Extracted records:

------------------------------

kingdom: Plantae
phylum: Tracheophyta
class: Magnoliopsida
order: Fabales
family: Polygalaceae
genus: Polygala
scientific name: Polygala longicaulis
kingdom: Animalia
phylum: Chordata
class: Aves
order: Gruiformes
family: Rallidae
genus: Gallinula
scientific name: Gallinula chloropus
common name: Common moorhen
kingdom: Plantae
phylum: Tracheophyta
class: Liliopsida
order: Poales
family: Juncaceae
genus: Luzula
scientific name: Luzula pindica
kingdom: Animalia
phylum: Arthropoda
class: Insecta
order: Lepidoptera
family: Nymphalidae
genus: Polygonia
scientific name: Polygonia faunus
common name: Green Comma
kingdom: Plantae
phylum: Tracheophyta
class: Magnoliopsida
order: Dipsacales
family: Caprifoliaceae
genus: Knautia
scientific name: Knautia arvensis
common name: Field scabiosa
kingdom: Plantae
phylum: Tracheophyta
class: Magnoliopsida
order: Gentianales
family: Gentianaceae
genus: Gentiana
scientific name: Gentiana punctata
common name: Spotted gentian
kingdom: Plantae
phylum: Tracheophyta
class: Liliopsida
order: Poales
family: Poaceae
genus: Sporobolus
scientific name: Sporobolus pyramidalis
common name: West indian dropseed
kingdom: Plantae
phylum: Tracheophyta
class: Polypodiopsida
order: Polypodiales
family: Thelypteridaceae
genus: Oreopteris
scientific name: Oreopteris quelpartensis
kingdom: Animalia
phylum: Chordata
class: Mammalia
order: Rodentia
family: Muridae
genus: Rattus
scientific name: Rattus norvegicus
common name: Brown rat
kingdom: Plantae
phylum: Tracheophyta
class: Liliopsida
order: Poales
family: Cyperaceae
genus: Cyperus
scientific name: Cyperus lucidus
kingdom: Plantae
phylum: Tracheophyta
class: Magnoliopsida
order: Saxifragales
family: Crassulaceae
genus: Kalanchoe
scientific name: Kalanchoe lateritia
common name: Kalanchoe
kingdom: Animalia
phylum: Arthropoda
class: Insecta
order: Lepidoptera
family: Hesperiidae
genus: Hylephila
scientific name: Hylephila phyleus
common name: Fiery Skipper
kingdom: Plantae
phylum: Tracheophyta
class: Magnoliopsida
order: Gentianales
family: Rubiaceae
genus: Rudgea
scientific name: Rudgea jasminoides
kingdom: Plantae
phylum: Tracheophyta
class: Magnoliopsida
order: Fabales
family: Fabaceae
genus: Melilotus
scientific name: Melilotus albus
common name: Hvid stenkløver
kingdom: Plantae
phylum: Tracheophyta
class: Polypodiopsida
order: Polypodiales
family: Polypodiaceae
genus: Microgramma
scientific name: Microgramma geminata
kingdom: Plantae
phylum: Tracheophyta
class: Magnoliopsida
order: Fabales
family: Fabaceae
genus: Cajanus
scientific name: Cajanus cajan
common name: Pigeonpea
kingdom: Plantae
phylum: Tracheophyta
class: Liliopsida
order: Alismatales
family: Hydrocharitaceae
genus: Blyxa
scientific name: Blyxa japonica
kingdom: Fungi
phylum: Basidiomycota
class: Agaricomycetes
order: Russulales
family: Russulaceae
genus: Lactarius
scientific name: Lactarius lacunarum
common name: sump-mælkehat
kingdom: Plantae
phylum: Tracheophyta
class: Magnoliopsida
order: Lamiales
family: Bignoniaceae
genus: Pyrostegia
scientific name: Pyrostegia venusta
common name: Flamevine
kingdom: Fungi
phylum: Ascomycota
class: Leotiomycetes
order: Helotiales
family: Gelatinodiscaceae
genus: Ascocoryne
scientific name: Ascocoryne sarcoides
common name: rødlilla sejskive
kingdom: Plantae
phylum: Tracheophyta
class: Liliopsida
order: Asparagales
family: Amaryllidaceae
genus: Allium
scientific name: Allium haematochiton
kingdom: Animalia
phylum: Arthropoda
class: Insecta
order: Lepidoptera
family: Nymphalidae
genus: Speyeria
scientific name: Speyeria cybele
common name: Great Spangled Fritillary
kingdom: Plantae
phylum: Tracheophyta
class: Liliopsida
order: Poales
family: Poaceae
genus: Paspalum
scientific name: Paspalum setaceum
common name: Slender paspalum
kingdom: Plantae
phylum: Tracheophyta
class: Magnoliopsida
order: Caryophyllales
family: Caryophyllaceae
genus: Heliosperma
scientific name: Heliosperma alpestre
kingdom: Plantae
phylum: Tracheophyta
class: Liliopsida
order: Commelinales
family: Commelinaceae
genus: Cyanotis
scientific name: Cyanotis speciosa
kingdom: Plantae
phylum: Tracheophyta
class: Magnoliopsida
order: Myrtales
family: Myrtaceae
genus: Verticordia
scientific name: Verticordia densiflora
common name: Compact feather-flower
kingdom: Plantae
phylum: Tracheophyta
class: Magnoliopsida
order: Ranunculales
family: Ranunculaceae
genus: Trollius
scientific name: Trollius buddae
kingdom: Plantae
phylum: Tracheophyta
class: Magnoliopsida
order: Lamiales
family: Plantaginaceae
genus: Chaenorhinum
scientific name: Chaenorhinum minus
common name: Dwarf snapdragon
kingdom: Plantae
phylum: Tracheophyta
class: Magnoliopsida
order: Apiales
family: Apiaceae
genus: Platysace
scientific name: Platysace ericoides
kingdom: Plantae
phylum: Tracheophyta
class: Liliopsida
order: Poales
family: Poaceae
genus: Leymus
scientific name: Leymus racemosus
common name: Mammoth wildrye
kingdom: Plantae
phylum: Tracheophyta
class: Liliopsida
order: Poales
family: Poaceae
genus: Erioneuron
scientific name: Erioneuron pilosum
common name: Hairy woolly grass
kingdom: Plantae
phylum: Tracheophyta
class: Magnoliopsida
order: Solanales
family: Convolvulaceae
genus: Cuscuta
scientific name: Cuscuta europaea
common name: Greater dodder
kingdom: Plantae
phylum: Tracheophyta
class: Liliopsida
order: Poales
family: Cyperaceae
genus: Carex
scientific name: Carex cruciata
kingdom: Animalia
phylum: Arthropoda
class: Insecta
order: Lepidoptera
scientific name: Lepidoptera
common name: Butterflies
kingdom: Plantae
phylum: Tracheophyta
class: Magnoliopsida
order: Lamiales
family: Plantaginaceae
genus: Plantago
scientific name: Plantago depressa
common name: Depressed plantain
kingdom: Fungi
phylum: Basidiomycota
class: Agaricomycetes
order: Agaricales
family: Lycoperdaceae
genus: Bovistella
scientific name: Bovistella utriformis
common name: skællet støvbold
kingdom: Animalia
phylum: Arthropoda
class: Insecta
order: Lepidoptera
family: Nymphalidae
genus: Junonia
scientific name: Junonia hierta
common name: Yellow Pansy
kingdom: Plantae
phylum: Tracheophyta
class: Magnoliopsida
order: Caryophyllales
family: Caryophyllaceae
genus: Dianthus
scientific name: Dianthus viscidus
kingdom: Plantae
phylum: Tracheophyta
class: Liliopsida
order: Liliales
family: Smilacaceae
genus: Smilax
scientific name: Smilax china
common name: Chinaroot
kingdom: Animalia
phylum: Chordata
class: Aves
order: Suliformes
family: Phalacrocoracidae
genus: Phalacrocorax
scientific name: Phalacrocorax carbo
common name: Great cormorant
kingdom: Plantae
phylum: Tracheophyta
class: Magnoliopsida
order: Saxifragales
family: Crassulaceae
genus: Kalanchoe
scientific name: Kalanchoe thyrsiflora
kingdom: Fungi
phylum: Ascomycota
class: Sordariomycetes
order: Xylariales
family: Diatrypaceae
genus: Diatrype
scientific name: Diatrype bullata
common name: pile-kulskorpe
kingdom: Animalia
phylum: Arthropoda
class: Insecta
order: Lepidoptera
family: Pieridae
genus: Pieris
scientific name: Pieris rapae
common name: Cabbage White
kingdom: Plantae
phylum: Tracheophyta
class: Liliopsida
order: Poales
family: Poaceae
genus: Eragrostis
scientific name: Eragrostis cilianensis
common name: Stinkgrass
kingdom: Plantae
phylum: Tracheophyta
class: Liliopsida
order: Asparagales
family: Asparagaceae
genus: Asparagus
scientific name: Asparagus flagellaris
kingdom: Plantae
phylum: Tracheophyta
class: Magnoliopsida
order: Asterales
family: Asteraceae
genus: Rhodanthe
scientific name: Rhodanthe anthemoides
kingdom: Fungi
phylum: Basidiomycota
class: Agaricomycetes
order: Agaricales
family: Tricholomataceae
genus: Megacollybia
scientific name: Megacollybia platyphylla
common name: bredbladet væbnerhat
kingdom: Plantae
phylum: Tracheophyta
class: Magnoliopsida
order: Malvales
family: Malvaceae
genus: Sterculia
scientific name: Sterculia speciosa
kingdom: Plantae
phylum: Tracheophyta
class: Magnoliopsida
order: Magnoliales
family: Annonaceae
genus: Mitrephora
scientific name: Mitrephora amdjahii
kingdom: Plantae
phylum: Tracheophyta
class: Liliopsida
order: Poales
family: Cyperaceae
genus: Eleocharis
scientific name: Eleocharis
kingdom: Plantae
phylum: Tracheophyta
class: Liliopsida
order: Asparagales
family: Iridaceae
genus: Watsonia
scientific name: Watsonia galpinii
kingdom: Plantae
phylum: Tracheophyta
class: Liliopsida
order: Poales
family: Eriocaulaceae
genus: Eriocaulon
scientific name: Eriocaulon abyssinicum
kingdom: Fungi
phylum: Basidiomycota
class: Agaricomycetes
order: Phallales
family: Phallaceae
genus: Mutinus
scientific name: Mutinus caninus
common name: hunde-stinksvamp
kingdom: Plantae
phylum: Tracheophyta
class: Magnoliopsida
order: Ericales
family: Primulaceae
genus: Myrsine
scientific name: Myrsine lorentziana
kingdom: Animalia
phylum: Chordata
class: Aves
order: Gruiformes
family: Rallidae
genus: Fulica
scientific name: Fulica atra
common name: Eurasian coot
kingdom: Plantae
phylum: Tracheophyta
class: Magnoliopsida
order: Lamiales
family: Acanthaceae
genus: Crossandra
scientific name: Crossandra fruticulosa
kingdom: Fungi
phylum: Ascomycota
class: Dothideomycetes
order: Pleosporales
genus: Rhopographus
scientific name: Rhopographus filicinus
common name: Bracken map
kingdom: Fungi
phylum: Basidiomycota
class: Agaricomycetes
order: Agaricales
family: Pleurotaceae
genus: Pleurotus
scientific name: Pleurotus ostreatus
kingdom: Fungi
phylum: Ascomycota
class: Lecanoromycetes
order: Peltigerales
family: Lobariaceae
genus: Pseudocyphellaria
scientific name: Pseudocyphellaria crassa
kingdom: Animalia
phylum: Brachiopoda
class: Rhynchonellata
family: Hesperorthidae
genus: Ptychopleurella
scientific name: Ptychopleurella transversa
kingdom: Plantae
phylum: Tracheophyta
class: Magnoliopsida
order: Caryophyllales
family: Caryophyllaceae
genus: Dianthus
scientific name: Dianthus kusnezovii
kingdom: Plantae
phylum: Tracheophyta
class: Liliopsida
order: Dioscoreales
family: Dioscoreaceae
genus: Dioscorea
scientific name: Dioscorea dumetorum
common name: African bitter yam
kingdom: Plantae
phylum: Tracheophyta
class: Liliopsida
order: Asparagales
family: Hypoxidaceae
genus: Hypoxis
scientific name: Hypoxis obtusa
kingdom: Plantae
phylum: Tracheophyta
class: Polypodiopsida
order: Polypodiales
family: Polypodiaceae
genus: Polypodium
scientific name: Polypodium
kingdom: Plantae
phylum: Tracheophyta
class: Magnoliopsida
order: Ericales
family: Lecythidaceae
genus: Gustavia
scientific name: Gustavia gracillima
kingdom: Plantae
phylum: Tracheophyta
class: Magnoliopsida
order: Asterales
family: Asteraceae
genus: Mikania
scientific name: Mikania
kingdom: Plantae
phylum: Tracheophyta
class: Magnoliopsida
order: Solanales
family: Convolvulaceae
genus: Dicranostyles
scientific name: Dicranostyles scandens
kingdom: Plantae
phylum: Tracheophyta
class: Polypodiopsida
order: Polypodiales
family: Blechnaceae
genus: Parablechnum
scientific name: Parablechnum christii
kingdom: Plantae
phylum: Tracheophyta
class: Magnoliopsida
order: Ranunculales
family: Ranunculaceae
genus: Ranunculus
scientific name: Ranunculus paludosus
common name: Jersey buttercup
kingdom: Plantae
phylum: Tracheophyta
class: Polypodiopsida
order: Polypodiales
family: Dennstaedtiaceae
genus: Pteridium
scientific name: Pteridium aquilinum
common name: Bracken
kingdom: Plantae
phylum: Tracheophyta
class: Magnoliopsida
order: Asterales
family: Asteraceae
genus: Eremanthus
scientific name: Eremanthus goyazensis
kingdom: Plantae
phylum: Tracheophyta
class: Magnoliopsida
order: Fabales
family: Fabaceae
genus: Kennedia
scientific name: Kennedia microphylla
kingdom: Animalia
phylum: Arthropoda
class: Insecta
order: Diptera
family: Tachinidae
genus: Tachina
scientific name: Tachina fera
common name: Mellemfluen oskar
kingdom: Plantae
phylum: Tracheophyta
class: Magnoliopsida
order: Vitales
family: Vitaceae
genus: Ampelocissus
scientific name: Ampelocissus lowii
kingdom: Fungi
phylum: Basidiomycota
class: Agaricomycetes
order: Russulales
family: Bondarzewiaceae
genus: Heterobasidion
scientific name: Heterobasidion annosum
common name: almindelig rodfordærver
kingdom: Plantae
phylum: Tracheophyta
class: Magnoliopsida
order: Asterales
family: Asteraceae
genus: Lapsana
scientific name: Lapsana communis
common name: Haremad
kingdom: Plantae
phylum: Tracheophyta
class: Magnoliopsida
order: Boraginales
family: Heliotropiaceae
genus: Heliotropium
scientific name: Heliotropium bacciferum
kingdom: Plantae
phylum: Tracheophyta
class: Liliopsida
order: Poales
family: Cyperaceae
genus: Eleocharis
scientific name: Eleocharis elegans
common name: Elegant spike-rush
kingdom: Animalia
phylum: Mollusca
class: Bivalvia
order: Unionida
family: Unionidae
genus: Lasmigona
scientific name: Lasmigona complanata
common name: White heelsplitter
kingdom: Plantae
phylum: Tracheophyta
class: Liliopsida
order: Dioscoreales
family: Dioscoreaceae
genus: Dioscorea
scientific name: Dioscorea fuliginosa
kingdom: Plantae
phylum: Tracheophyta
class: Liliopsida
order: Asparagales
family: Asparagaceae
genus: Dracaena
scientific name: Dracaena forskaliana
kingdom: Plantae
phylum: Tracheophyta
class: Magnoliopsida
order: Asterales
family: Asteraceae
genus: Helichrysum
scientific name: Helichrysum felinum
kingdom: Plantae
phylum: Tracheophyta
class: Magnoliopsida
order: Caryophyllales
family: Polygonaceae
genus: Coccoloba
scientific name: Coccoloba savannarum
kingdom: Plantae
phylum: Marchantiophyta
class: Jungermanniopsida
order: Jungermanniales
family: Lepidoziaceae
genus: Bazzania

------------------------------

**Challenge**: Could you convert the listing lines from the one containing "scientific name: Dicranostyles scandens" through the one containing "scientific name: Heterobasidion annosum", both included, into a two-column CSV with the headers field and value? Give one row per line, put each entry in its own quoted field, and replace any line breaks with spaces.

**Complete response**:
field,value
"scientific name:","Dicranostyles scandens"
"kingdom:","Plantae"
"phylum:","Tracheophyta"
"class:","Polypodiopsida"
"order:","Polypodiales"
"family:","Blechnaceae"
"genus:","Parablechnum"
"scientific name:","Parablechnum christii"
"kingdom:","Plantae"
"phylum:","Tracheophyta"
"class:","Magnoliopsida"
"order:","Ranunculales"
"family:","Ranunculaceae"
"genus:","Ranunculus"
"scientific name:","Ranunculus paludosus"
"common name:","Jersey buttercup"
"kingdom:","Plantae"
"phylum:","Tracheophyta"
"class:","Polypodiopsida"
"order:","Polypodiales"
"family:","Dennstaedtiaceae"
"genus:","Pteridium"
"scientific name:","Pteridium aquilinum"
"common name:","Bracken"
"kingdom:","Plantae"
"phylum:","Tracheophyta"
"class:","Magnoliopsida"
"order:","Asterales"
"family:","Asteraceae"
"genus:","Eremanthus"
"scientific name:","Eremanthus goyazensis"
"kingdom:","Plantae"
"phylum:","Tracheophyta"
"class:","Magnoliopsida"
"order:","Fabales"
"family:","Fabaceae"
"genus:","Kennedia"
"scientific name:","Kennedia microphylla"
"kingdom:","Animalia"
"phylum:","Arthropoda"
"class:","Insecta"
"order:","Diptera"
"family:","Tachinidae"
"genus:","Tachina"
"scientific name:","Tachina fera"
"common name:","Mellemfluen oskar"
"kingdom:","Plantae"
"phylum:","Tracheophyta"
"class:","Magnoliopsida"
"order:","Vitales"
"family:","Vitaceae"
"genus:","Ampelocissus"
"scientific name:","Ampelocissus lowii"
"kingdom:","Fungi"
"phylum:","Basidiomycota"
"class:","Agaricomycetes"
"order:","Russulales"
"family:","Bondarzewiaceae"
"genus:","Heterobasidion"
"scientific name:","Heterobasidion annosum"